#anthologie #04 | Habiter

1

J’ai habité dans des lieux dont je n’ai presque plus aucun souvenir, principalement des chambres d’étudiant, à Saint Étienne ou encore à Aix-en-Provence. Parfois un détail, une ambiance, une couleur (dans la pénombre des odeurs luisantes de meubles en bois foncé). Le morceau d’image surgit toujours de manière inattendue, derrière lui ses reliques, comme l’ancre hisse ses breloques d’algues. Je ne sais pas si habiter des fragments c’est toujours habiter.

2

Ils sont nombreux les ici où j’ai dit en passant j’aimerais vivre et vite oubliés.

3

Je connais au moins une personne qui est allée s’installer dans un endroit inconnu d’un pays étranger. Lorsqu’elle a trouvé cet endroit quelque part dans le pays de Galles, avec la maison en pierre tout au bout du chemin défoncé, elle a dit : c’est là que nous viendrons vivre (elle parlait d’elle, l’étrangère de longtemps, et de son mari.) c’est là que nous viendrons nous installer après les années de travail, car c’est ici que j’appartiens.
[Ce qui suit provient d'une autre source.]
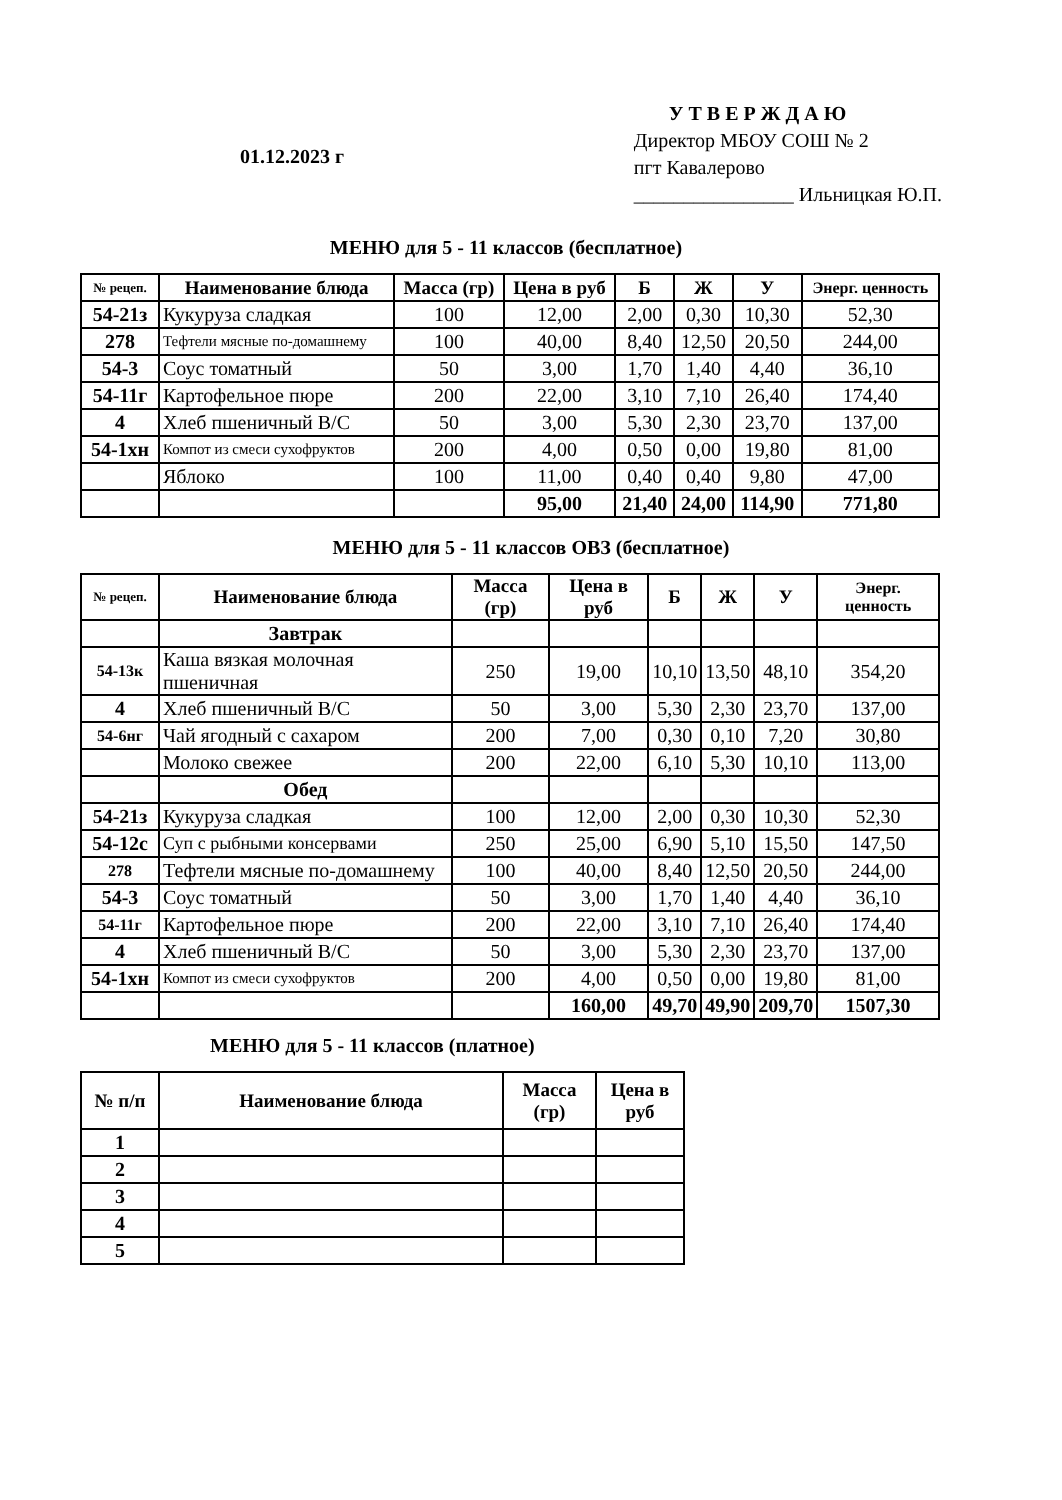01.12.2023 г
У Т В Е Р Ж Д А Ю
Директор МБОУ СОШ № 2
пгт Кавалерово
________________ Ильницкая Ю.П.
МЕНЮ для 5 - 11 классов (бесплатное)
| № рецеп. | Наименование блюда | Масса (гр) | Цена в руб | Б | Ж | У | Энерг. ценность |
| --- | --- | --- | --- | --- | --- | --- | --- |
| 54-21з | Кукуруза сладкая | 100 | 12,00 | 2,00 | 0,30 | 10,30 | 52,30 |
| 278 | Тефтели мясные по-домашнему | 100 | 40,00 | 8,40 | 12,50 | 20,50 | 244,00 |
| 54-3 | Соус томатный | 50 | 3,00 | 1,70 | 1,40 | 4,40 | 36,10 |
| 54-11г | Картофельное пюре | 200 | 22,00 | 3,10 | 7,10 | 26,40 | 174,40 |
| 4 | Хлеб пшеничный В/С | 50 | 3,00 | 5,30 | 2,30 | 23,70 | 137,00 |
| 54-1хн | Компот из смеси сухофруктов | 200 | 4,00 | 0,50 | 0,00 | 19,80 | 81,00 |
| | Яблоко | 100 | 11,00 | 0,40 | 0,40 | 9,80 | 47,00 |
| | | | 95,00 | 21,40 | 24,00 | 114,90 | 771,80 |
МЕНЮ для 5 - 11 классов ОВЗ (бесплатное)
| № рецеп. | Наименование блюда | Масса (гр) | Цена в руб | Б | Ж | У | Энерг. ценность |
| --- | --- | --- | --- | --- | --- | --- | --- |
| | Завтрак | | | | | | |
| 54-13к | Каша вязкая молочная пшеничная | 250 | 19,00 | 10,10 | 13,50 | 48,10 | 354,20 |
| 4 | Хлеб пшеничный В/С | 50 | 3,00 | 5,30 | 2,30 | 23,70 | 137,00 |
| 54-6нг | Чай ягодный с сахаром | 200 | 7,00 | 0,30 | 0,10 | 7,20 | 30,80 |
| | Молоко свежее | 200 | 22,00 | 6,10 | 5,30 | 10,10 | 113,00 |
| | Обед | | | | | | |
| 54-21з | Кукуруза сладкая | 100 | 12,00 | 2,00 | 0,30 | 10,30 | 52,30 |
| 54-12с | Суп с рыбными консервами | 250 | 25,00 | 6,90 | 5,10 | 15,50 | 147,50 |
| 278 | Тефтели мясные по-домашнему | 100 | 40,00 | 8,40 | 12,50 | 20,50 | 244,00 |
| 54-3 | Соус томатный | 50 | 3,00 | 1,70 | 1,40 | 4,40 | 36,10 |
| 54-11г | Картофельное пюре | 200 | 22,00 | 3,10 | 7,10 | 26,40 | 174,40 |
| 4 | Хлеб пшеничный В/С | 50 | 3,00 | 5,30 | 2,30 | 23,70 | 137,00 |
| 54-1хн | Компот из смеси сухофруктов | 200 | 4,00 | 0,50 | 0,00 | 19,80 | 81,00 |
| | | | 160,00 | 49,70 | 49,90 | 209,70 | 1507,30 |
МЕНЮ для 5 - 11 классов (платное)
| № п/п | Наименование блюда | Масса (гр) | Цена в руб |
| --- | --- | --- | --- |
| 1 | | | |
| 2 | | | |
| 3 | | | |
| 4 | | | |
| 5 | | | |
Dans sa langue à elle qui avait quitté depuis longtemps son pays, je me souviens du matin où elle m’a dit : ici j’ai senti le Heimat Gefühl. Lorsque les années de travail ont été terminées ils ont déménagé toutes leurs affaires, depuis leur ancien bout du pays jusqu’à l’autre bout, celui de la maison en pierre à la fin du kilomètre d’ornières. Elle est morte d’un coup en commençant à déballer les cartons. Elle est dans le cimetière pas loin, autour de la chapelle abandonnée. La maison en pierre son mari ne sait pas encore y retourner.

4

J’ai toujours eu l’impression de flotter dans le pays des autres – j’ai du mal à m’habiter.

5

Ma mère ne reconnaissait plus. Elle disait : ici toutes les chambres sont à moi, j’en ai partout, ensuite elle riait. C’était dans ses bons jours. Peut-être.

6

Je n’habite que dans des fragments. Des fragments de phrases des bouts de maisons de chambres de rues des morceaux d’enfants d’hommes de femmes des traces d’histoires passées enfouies revenues avec des visages d’hommes des corps de femmes des odeurs d’enfants, des palimpsestes d’histoires entamées écourtées prolongées ratées plus ou moins réussies. Je ne ressemble jamais à rien de ce que je m’entends à croire.

7

La première aventure d’habiter dans un corps et le corps dans un autre corps et perdre l’habiter du premier corps dans l’autre corps sans avoir jamais connu ni le premier corps ni son autre confondus.

8

Je me souviens la neige blanche dans le noir craquant sous les pieds quand le froid d’habiter l’hiver grignotait les doigts.

9

Une fois. Allongé sous la lucarne et dessus le ciel comme jamais depuis l’enfance rêvée. Une maison d’étoiles pour s’envoler. « Même qu’on se dit souvent – qu’on aura une maison -avec des tas d’fenêtres – et qu’on vivra dedans – et qu’y f’ra bon y être – et que si c’est pas sûr – c’est quand même peut-être » Jacques Brel

10

Habit – habitude – habiter : les voies parallèles du maintien (manière d’être) et de l’occupation (être là.) Des colonnes d’explications – un tableau sur deux pages dans le dictionnaire historique de la langue française d’Alain Rey – pour explorer l’occupation à temps plein du ressembler en s’assemblant. Ou du s’assembler pour ressembler.